Multi-Task Learning for Integrated Fault Analysis in Power System Protection
Modern electric power systems require rapid and reliable fault analysis to ensure grid stability amid increasing renewable integration. This project explores multi-task learning as a unified framework for simultaneously detecting, classifying, and localizing faults in transmission networks. By sharing representations across tasks, the model aims to reduce redundancy and enhance generalization compared to traditional single-task approaches. The results will contribute to the development of scalable, data-driven protection schemes for future intelligent power grids.
Reproducible Reinforcement Learning on a Real-World Power Grid Control Problem
This is a project only (10 ECTS) focused on reproducible reinforcement learning and paper-driven implementation.
You will re-implement an IEEE-published RL method [1] and evaluate it on a realistic, safety-critical control problem.
The application domain is power grids, used purely as a real-world benchmark for reinforcement learning.
No prior power-systems background is required.
- Implement a Q-learning-based control method from a research paper (state/action design, reward shaping, constraints).
- Validate the implementation on a benchmark setup (reproducibility, metrics, sanity checks).
- Apply the method to real data from a 20 kV distribution grid.
- Optional: extend the same RL framework towards distance protection (concept + first prototype, time permitting).
Who should apply
- Computer science or related background.
- Good Python skills (NumPy/Pandas, Git).
- Basic knowledge of machine learning or reinforcement learning.
- Interest in implementing and evaluating methods from scientific papers.
- Able to attend the weekly in-person meeting in Erlangen (Mondays, 14:00).
Apply
Send one PDF to julian.oelhaf@fau.de with the subject:
"Application | Project (10 ECTS) | Reproducible RL on Power Grids | <Your Full Name>"
Email body (max. 200 words): Short motivation and your earliest state date.
Attach as one PDF: CV, transcript (dated), optional code links.
📌 Incomplete applications will not be considered.
References
[1] H. C. Kılıçkıran, B. Kekezoglu, and N. G. Paterakis, Reinforcement Learning for Optimal Protection Coordination, IEEE SEST, 2018. DOI
[2] D. Wu, X. Zheng, D. Kalathil, and L. Xie, Nested Reinforcement Learning-Based Control for Protective Relays in Power Distribution Systems, IEEE CDC, 2019. DOI
[3] D. Wu, D. Kalathil, M. M. Begovic, K. Q. Ding, and L. Xie, Deep Reinforcement Learning-Based Robust Protection in DER-Rich Distribution Grids, IEEE Open Access Journal of Power and Energy, 2022. DOI
A Resource-Efficient AC Power Flow Prediction Framework using Physics-Informed GNNs and RL-Based Model Compression
1. Motivation
Modern power grids require accurate, real-time AC power flow prediction to ensure secure and efficient operation.

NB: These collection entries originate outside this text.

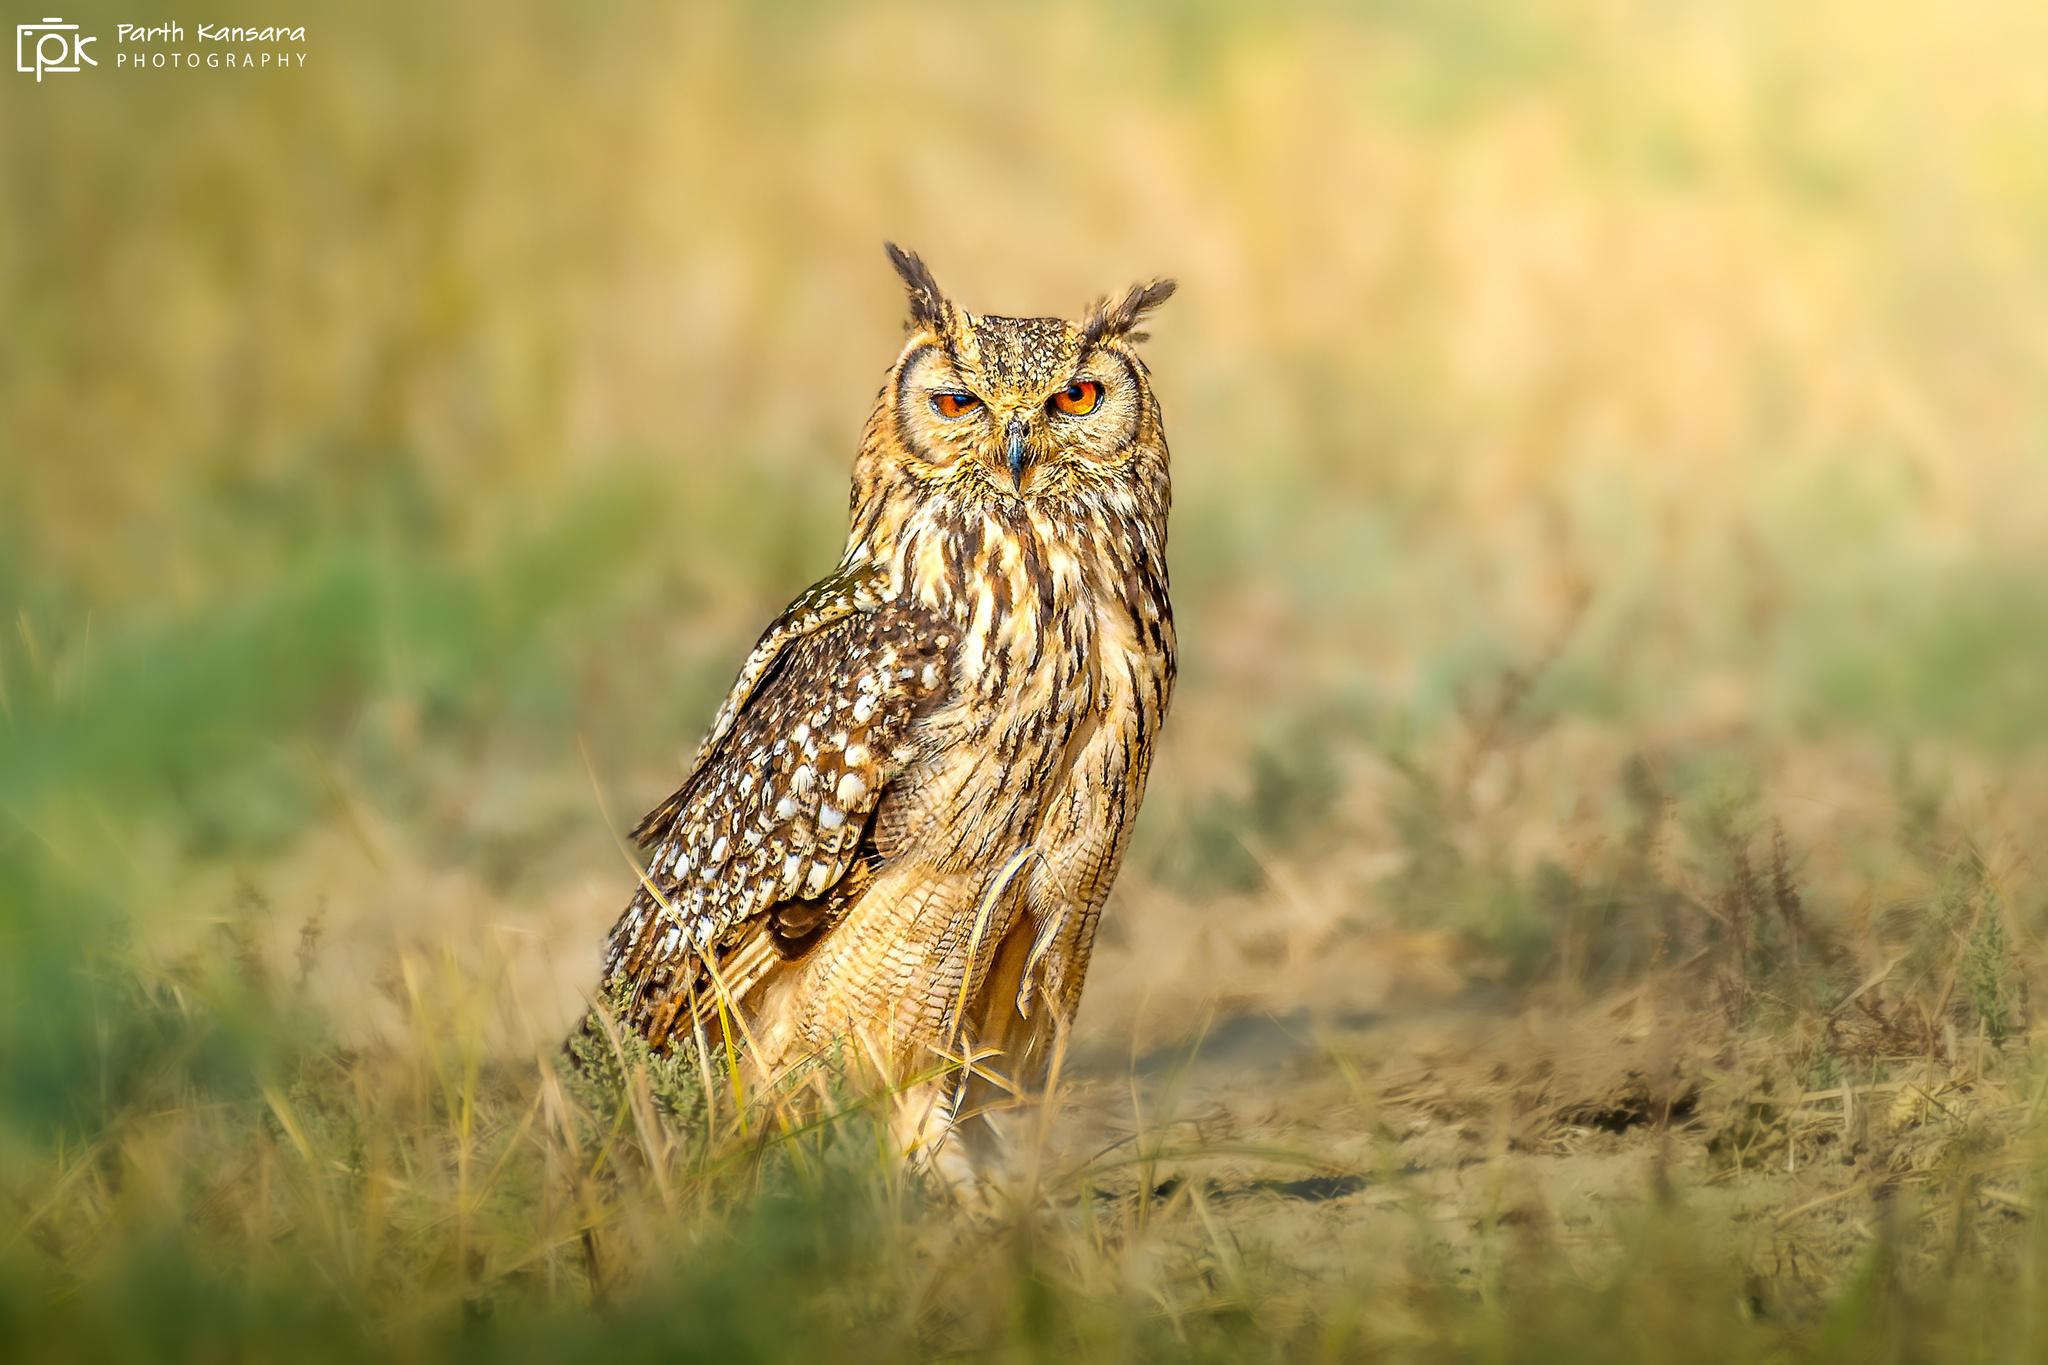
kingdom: Animalia
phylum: Chordata
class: Aves
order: Strigiformes
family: Strigidae
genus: Bubo
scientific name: Bubo bengalensis
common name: Indian eagle-owl
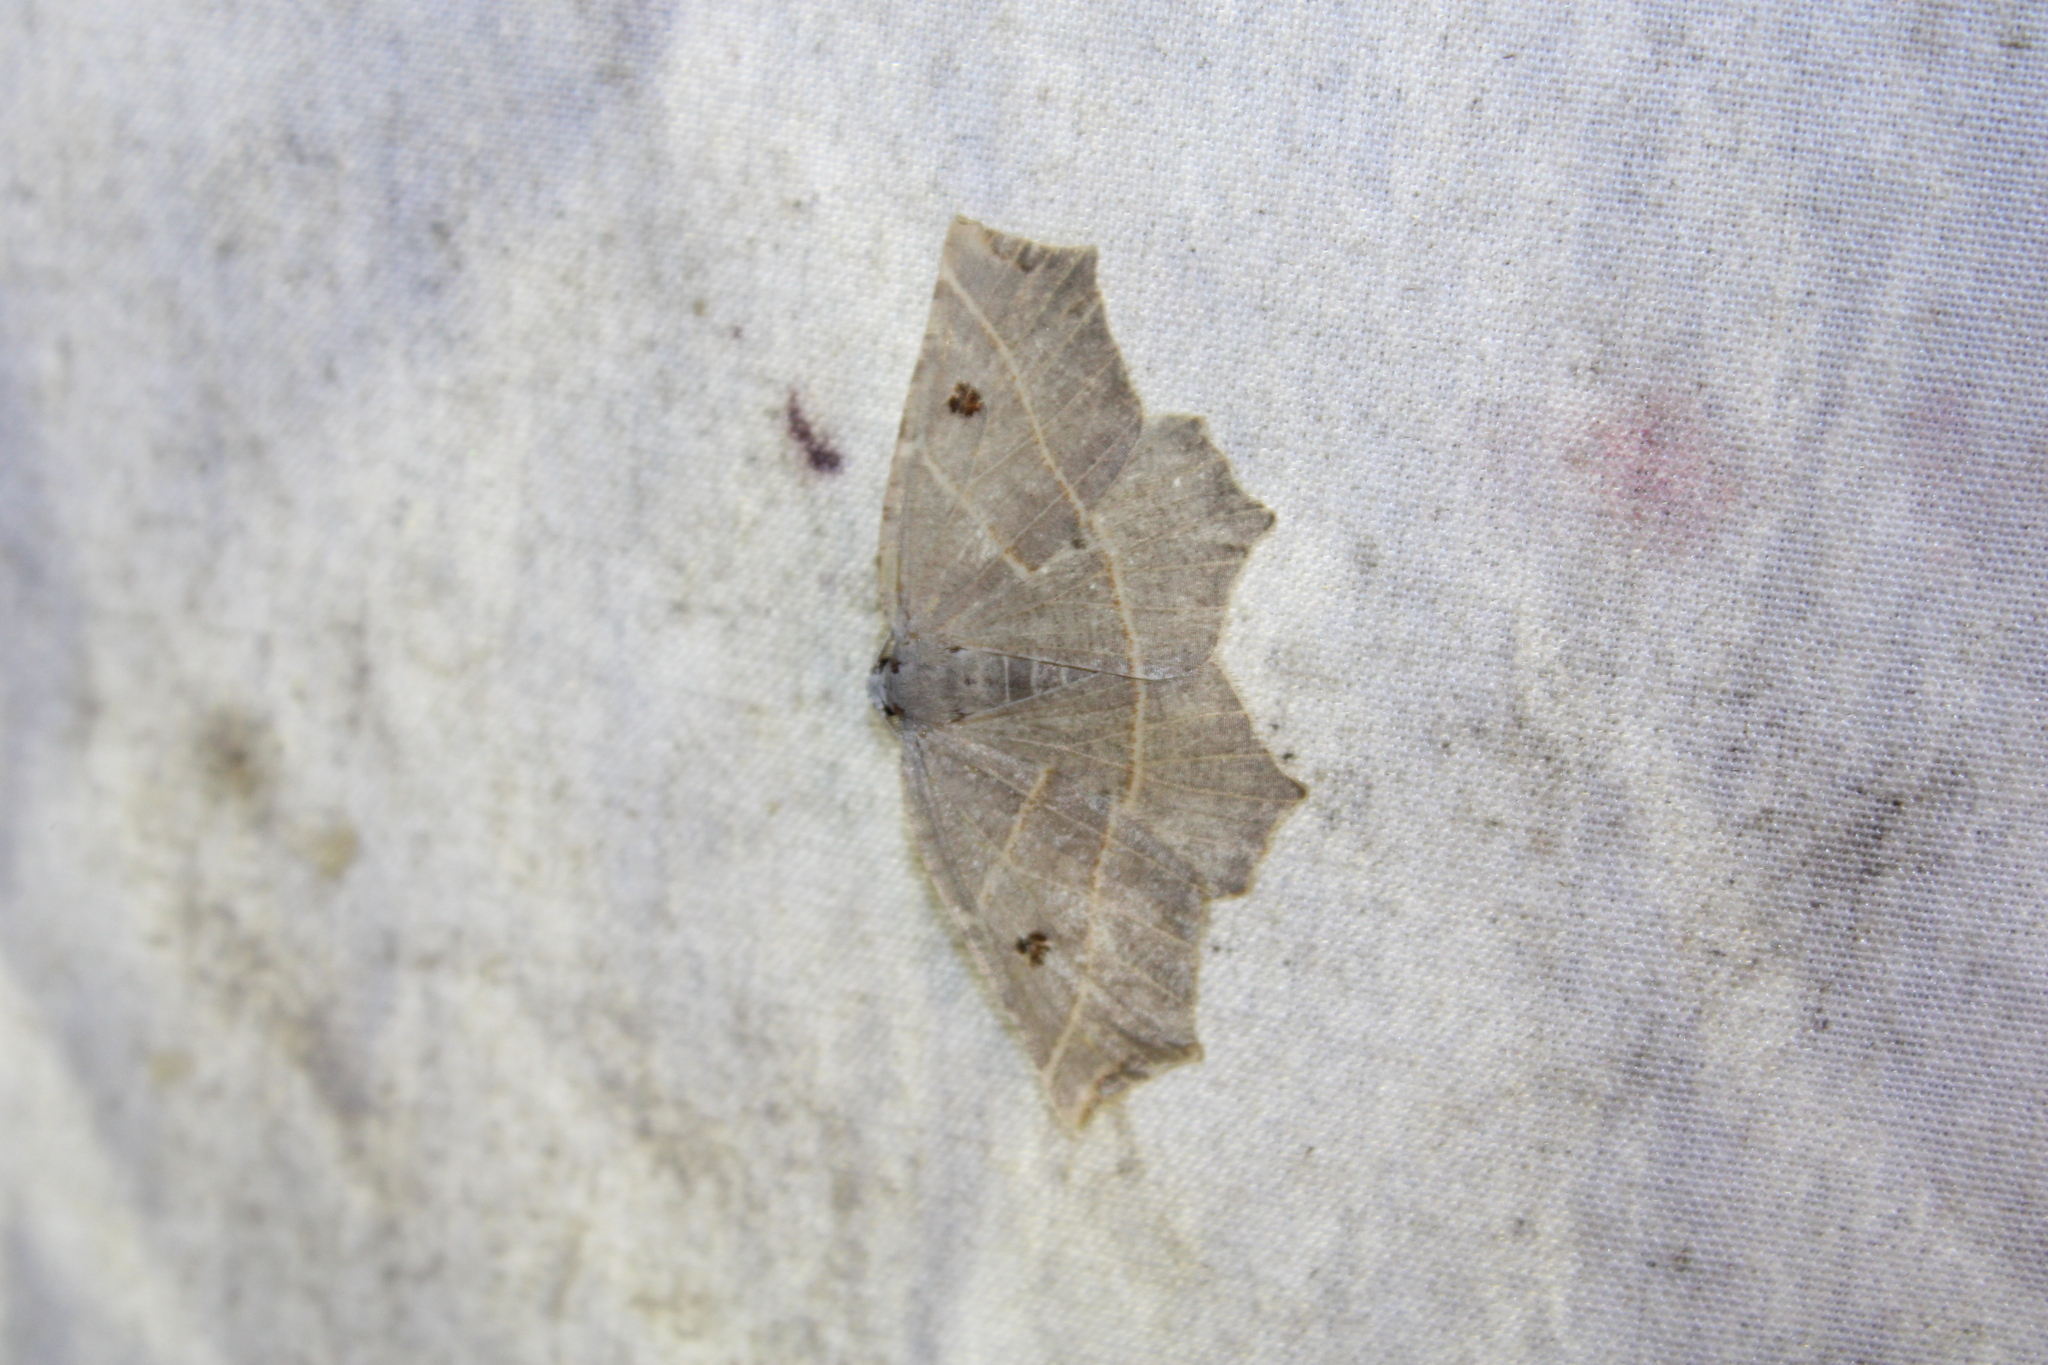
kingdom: Animalia
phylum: Arthropoda
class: Insecta
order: Lepidoptera
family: Geometridae
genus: Metanema
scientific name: Metanema inatomaria
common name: Pale metanema
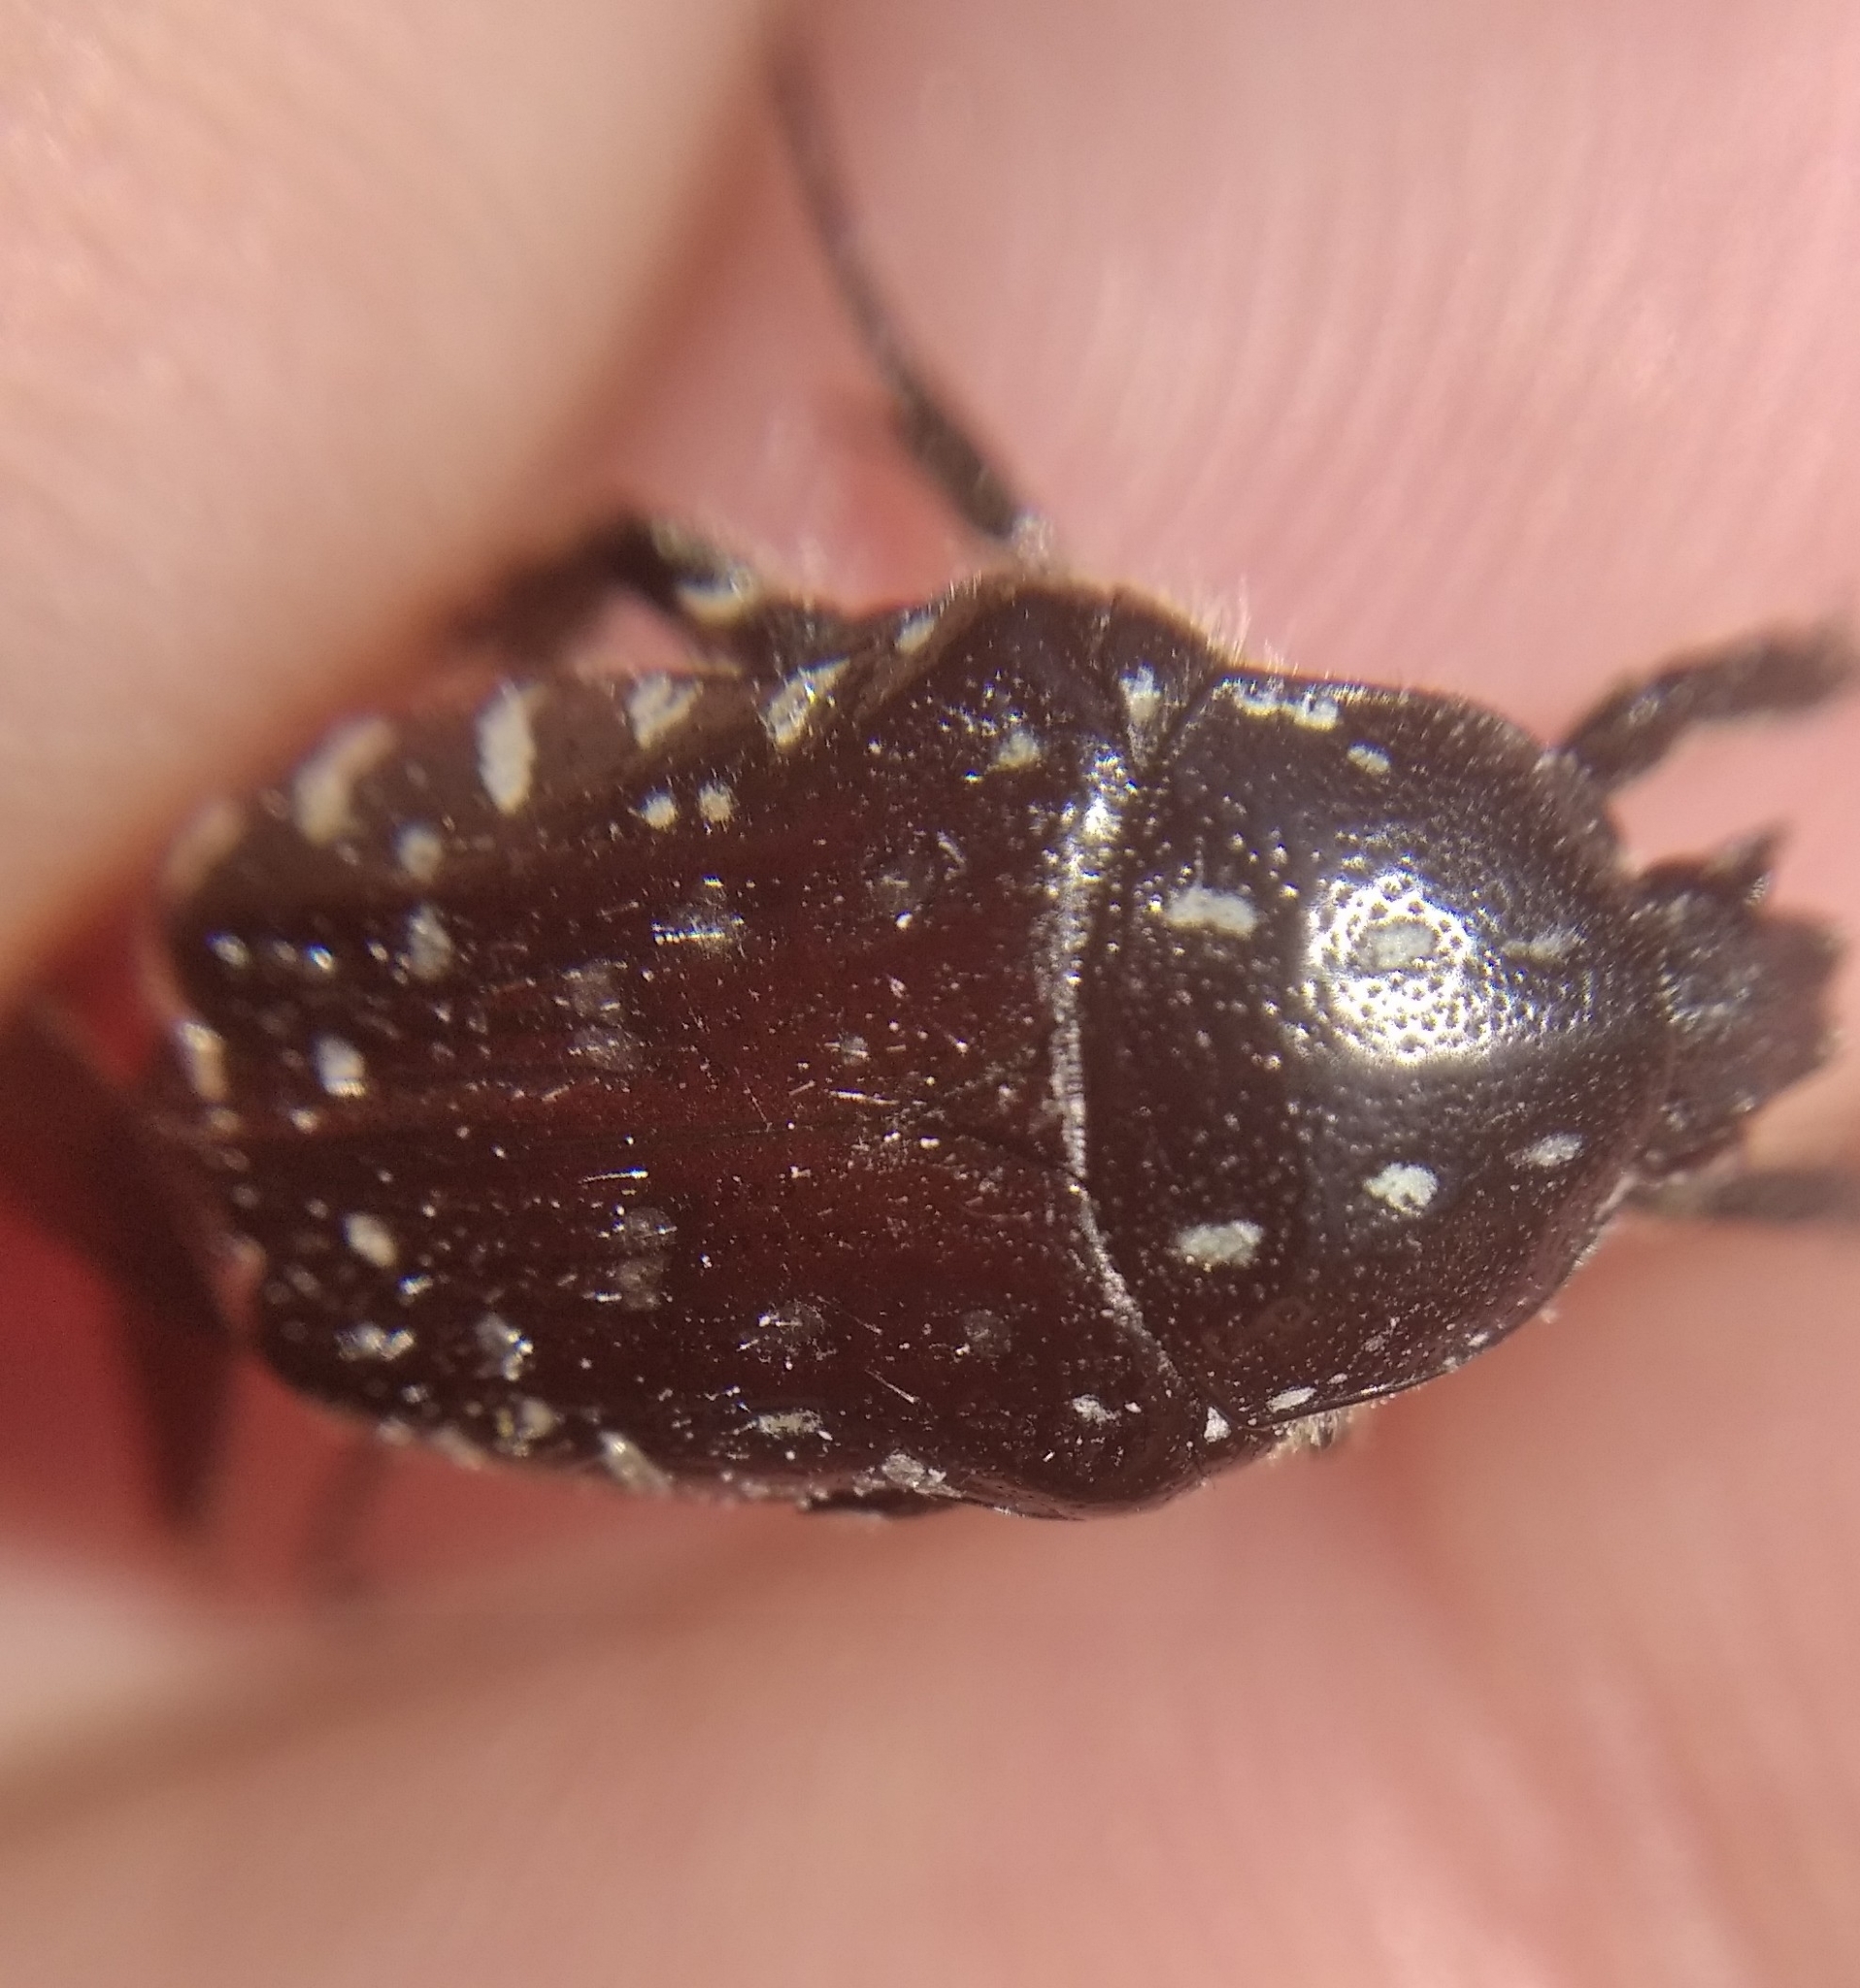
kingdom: Animalia
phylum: Arthropoda
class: Insecta
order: Coleoptera
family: Scarabaeidae
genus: Oxythyrea
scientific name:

Graph Neural Networks (GNNs) are promising due to their ability to model the grid’s topological and nonlinear properties. However, standard GNNs are often too large for edge deployment, and naïve compression can lead to physically infeasible predictions. There is a pressing need for compression techniques that preserve physical accuracy.
2. Objective
This project aims to develop a two-phase framework:
1. Physics-Informed GNN: Predict voltage magnitudes and phase angles from power grid snapshots using AC power flow laws.
2. RL-Guided Compression: Learn to prune and quantize the model efficiently while preserving physical feasibility.